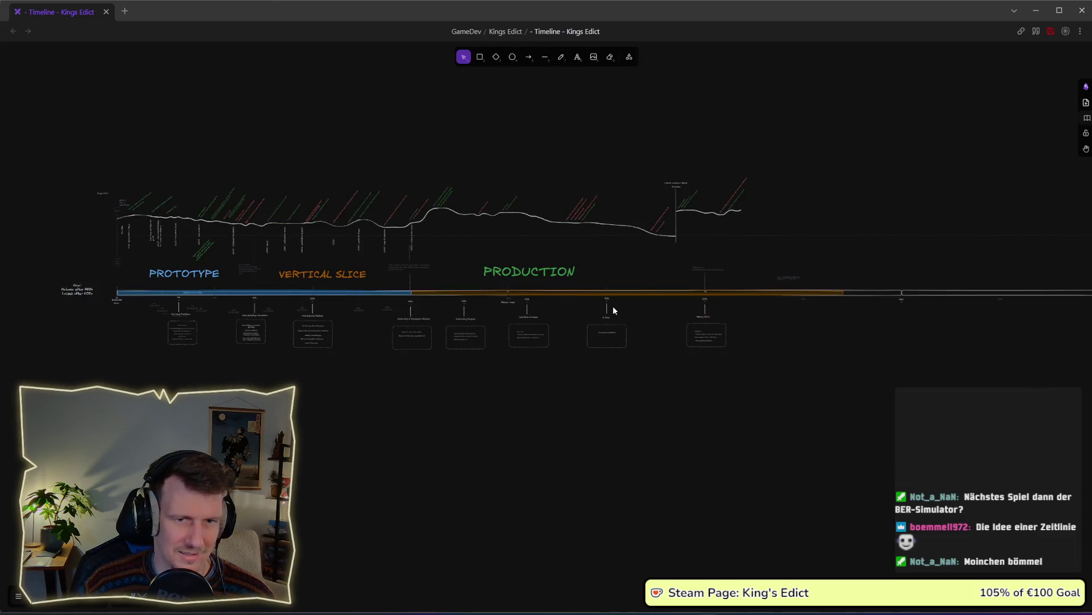
Pan and zoom across the whole Excalidraw timeline to review it, then minimize its window
scroll(671, 295, "right", 3)
scroll(950, 305, "right", 5)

WORK REQUIRED -> Copy the listing exactly, omitting pictures.

ANSWER TO THE EXERCISE ->
Pan and zoom across the whole Excalidraw timeline to review it, then minimize its window
scroll(671, 295, "right", 3)
scroll(950, 305, "right", 5)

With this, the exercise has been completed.